**PAGE TEXT**
We’re an americana site obviously but we do cover a fair bit of the best kind of folk too, and so it’s with sadness we learned of the passing of Roy Bailey who died yesterday. My own (rather late) introduction to him was seeing his superb ‘Writing on the Wall’ performances with Tony Benn who called Roy “the greatest socialist folk singer of his generation.” The Guardian published this lovely obit yesterday:
Although Roy Bailey, who has died aged 83, played a significant role in the development of sociology in Britain, he was most widely known as a folk singer. He started in the folk clubs around Southampton and Portsmouth in the early 60s, with a repertoire of the US-based folk and skiffle popular at the time, but quickly found his voice in folk music as a popular expression of political and social dissent. Influenced by singers as diverse as Ewan MacColl and Bob Dylan, he became convinced that folk music could become a powerful vehicle for contemporary social criticism.
As folk gained in popularity, Roy became a star attraction. His rich baritone voice, his charm and skill as a performer, together with his evocation of traditional folk themes, gave him an appeal to a much wider audience than either a purely cultural interest in folk or an unadorned political radicalism would have.
In the early years, he often sang with his wife, Val (nee Turbard), whom he met in 1960 and married in 1963, but he also formed a number of other working partnerships, including one that took a historical perspective, with the politician Tony Benn. In 1964, he teamed up with Leon Rosselson, a prolific writer of songs of incisive social comment. They collaborated for many years. He later formed the Band of Hope, a group of traditional English folk musicians that also included Martin Carthy, John Kirkpatrick, Dave Swarbrick and Steafan Hannigan, and together they recorded the CD Rhythm and Reds (1994).
By the 70s, his reputation had spread to mainland Europe, and he sang in Switzerland, Belgium and the Netherlands. During the 80s, he became more widely known in North America, particularly on the west coast of the US and as a regularly featured performer at the Vancouver folk festival, where he met and performed with both Pete Seeger and Billy Bragg. He also performed in Australia in folk festivals and clubs from Sydney to Perth.
Rather than write his own songs, Roy took up material provided by the many performers and writers he met on his travels, each drawing on the traditions of protest of their own country. With songs from Si Kahn, Robb Johnson, Ray Hearne, Geoff Pearson and Rosselson among others, he wove the threads of his own distinctive themes and causes: denunciation of war, political repression, injustice and the impoverishment of working people and minorities.

**EXERCISE**
From the Roy Bailey tribute, quote word for word the part that opens with the words containing "By the 70s, his" and closes with "Sydney to Perth.".

**PROVIDED MATERIAL**

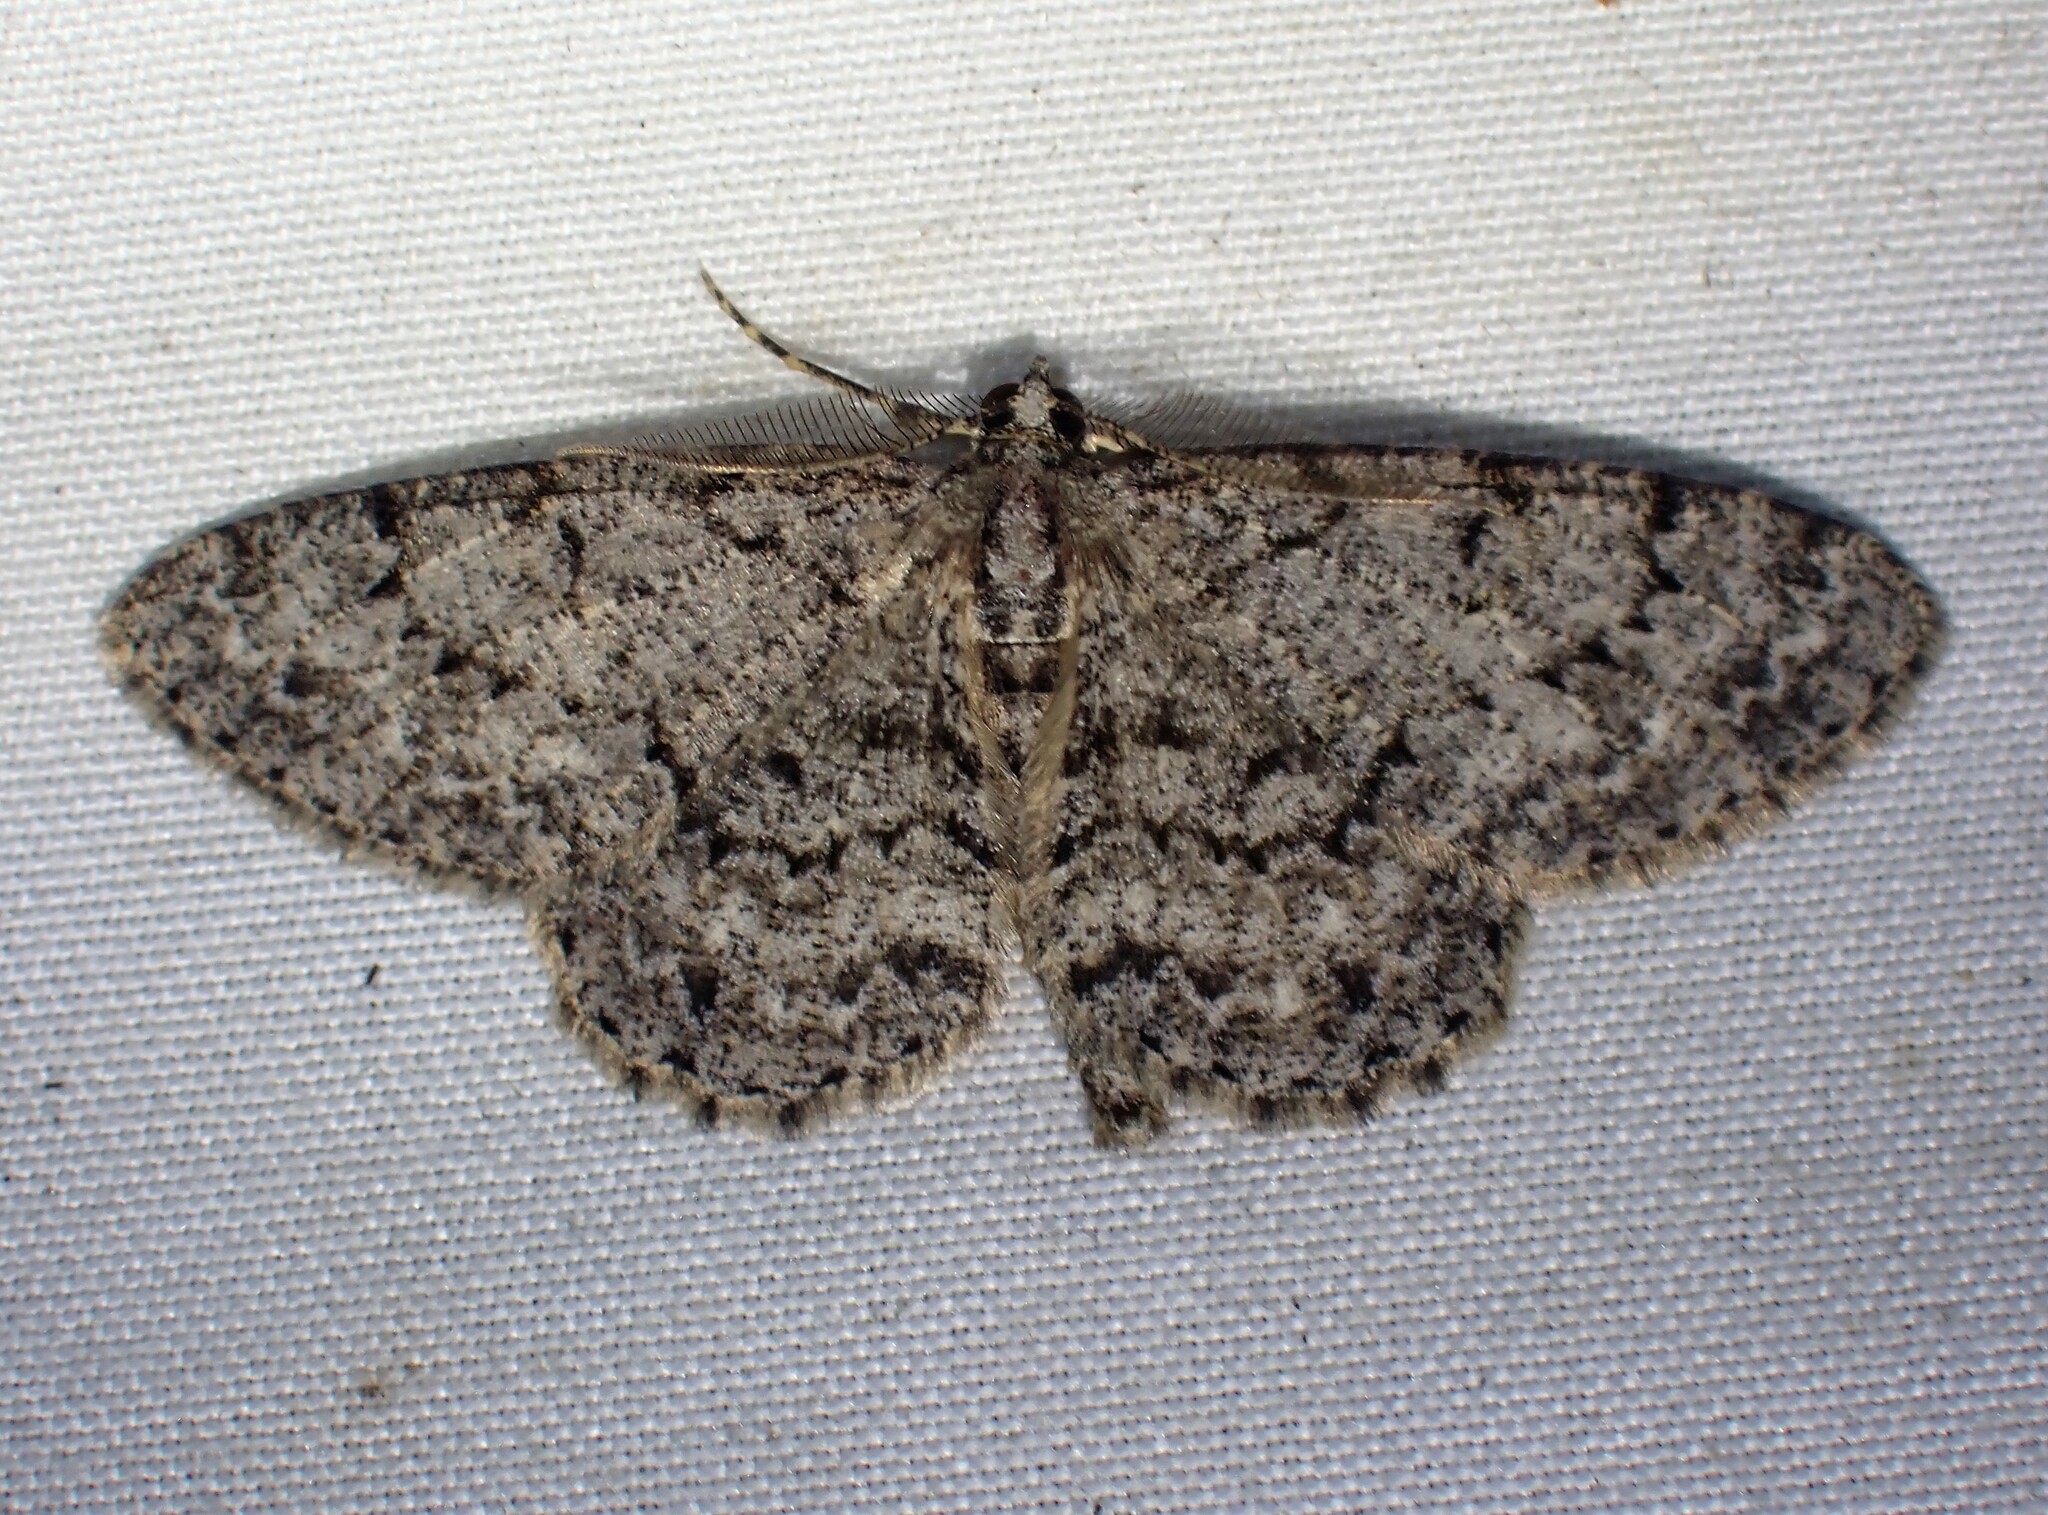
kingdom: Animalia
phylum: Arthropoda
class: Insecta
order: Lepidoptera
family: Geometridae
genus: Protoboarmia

---

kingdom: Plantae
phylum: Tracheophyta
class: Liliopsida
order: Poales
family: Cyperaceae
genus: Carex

**SOLUTION TO THE PROBLEM**
By the 70s, his reputation had spread to mainland Europe, and he sang in Switzerland, Belgium and the Netherlands. During the 80s, he became more widely known in North America, particularly on the west coast of the US and as a regularly featured performer at the Vancouver folk festival, where he met and performed with both Pete Seeger and Billy Bragg. He also performed in Australia in folk festivals and clubs from Sydney to Perth.